Chiedendo ora quale sia «un comandamento grande»
(senza articolo, v. 36) il fariseo pone una domanda reale e concreta,
secondo Matteo. Diversa è la situazione in Luca, in cui la domanda
fa da sfondo alla parabola del buon samaritano. Luca inoltre presenta
lo scriba come una persona poco leale, a differenza ancora di Marco,
in cui Gesù ne approva l’assennatezza. La domanda nasce dal fatto
che ci sono molti precetti, alcuni più pesanti e
altri meno grevi. Gesù stesso considera che alcuni siano «minimi»
(Mt 5,19), eppure da osservare. Si tratta di discernere se ce ne sia
uno che sia, per così dire, il
precetto per antonomasia. Gesù risponde citando dapprima
l’inizio dello Shemà Israel (Dt 6,4) – un testo di cui
conosciamo l’importanza, perché, recitato quotidianamente come
professione di fede, entrava – ed entra ancora oggi – a pieno
titolo nella preghiera che egli e il fariseo stesso praticavano.
Certamente, come tutta la Torah, anche questo testo è donato da Dio
e gli viene restituito pregando, e questa è già una prima risposta
alla domanda su ciò che è da rendere a Dio di domenica scorsa. Il
fariseo restituisce la Torah a colui che l’ha data e che fa di lui
stesso una compiuta immagine di Dio. Al testo del Deuteronomio è
unito Lv 19,18, come fosse la seconda tavola del patto. Del resto la
fede di Israele si verifica nella concretezza di rapporti sociali
leali e onesti. Questa è la giustizia che deve essere di questo
mondo (De Cesare) o, per dirla con l’Apostolo, la fede che
si rende operante nella carità (cf. Gal 5,6) realizzando
così la totale restituzione a Dio di ciò che è suo. Non a caso il
redattore mette l’articolo nella risposta e aggiunge l’aggettivo
«primo» a «comandamento», aggettivo che non era presente nella
domanda (v. 38), quasi a dire che viene individuato ciò che è
irrinunciabile e che riesce a compendiare tutta la Torah. Quanto al
secondo comandamento, esso è sullo stesso piano (v. 39): due tavole
e un unico patto stipulato su di esse. O, come è stato detto, «due
cardini» a cui è sospesa una porta (Bauer): la
Torah e i Profeti sono appesi e girano su questi cardini e
si aprono come porta della vita. Gesù stesso, in linea con quanto
proclamato nel Discorso sul monte, non vuole portare contenuti nuovi.

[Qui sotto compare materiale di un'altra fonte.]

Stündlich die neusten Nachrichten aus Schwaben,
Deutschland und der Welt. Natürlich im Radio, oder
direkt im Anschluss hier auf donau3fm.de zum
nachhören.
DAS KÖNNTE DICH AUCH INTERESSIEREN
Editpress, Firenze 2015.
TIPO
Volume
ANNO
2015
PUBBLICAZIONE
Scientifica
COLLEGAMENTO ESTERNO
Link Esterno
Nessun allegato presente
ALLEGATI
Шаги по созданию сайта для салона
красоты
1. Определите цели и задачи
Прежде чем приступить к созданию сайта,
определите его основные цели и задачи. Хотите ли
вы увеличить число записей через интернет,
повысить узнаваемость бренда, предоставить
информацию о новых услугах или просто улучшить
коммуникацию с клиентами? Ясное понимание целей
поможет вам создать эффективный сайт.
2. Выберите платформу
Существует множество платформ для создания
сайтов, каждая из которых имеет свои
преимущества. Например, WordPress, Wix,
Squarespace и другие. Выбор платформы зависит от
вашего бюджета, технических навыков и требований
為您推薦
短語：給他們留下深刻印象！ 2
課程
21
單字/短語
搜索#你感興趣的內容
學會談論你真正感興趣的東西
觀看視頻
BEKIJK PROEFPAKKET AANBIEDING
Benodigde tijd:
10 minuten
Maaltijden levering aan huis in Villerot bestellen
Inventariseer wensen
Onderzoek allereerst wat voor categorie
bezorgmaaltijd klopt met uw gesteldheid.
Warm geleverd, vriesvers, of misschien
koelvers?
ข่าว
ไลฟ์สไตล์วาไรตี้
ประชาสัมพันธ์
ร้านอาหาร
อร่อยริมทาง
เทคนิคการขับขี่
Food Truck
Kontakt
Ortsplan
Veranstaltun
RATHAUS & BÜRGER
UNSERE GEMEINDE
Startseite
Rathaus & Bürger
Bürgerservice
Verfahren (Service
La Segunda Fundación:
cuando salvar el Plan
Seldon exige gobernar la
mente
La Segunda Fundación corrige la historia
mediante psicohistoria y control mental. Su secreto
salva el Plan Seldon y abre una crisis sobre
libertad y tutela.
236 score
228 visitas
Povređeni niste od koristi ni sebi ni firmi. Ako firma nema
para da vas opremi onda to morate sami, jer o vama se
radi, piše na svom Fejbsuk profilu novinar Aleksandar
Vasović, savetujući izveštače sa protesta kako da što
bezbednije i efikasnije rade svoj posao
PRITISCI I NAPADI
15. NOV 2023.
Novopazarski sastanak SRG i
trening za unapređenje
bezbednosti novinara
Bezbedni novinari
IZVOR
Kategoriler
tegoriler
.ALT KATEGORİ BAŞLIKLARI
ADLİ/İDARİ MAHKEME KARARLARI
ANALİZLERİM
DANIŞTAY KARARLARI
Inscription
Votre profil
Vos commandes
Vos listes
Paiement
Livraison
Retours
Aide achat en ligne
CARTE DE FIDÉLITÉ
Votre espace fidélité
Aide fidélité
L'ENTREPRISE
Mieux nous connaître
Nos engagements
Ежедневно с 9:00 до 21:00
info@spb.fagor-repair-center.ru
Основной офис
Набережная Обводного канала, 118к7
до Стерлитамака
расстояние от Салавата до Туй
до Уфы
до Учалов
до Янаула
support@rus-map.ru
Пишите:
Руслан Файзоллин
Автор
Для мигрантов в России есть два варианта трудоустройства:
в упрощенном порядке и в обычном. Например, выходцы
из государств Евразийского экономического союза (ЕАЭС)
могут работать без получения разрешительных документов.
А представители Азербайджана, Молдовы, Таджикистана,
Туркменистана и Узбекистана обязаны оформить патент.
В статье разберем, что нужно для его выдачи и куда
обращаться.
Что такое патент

Nuovo semmai è solo il richiamo ai Profeti, anziché alla sola Torah
– richiamo che, in qualche modo, accenna al canone scritturistico
–, evocando la realtà di un’alleanza mai revocata. Se il primo
comandamento realizza l’incontro tra Dio e uomo, l’aggiunta del
secondo, che gli è simile, realizza l’incontro tra uomo e uomo,
compiendo ciò che è sotteso dal monoteismo biblico: un Dio unico ed
esclusivo che coinvolge totalmente la vita, esigendo un uomo che gli
stia davanti in una relazione amicale e, al tempo stesso, un’umanità
senza caste, in relazione reciproca, retta da una legge in cui tutti
possono ritrovarsi. Il colloquio tra Gesù e il fariseo, nella sua
brevità, è ricco di implicazioni. In qualche modo induce
all’approfondimento continuo e a non cadere nella trappola
dei moralismi che si fermino alla prima lettura.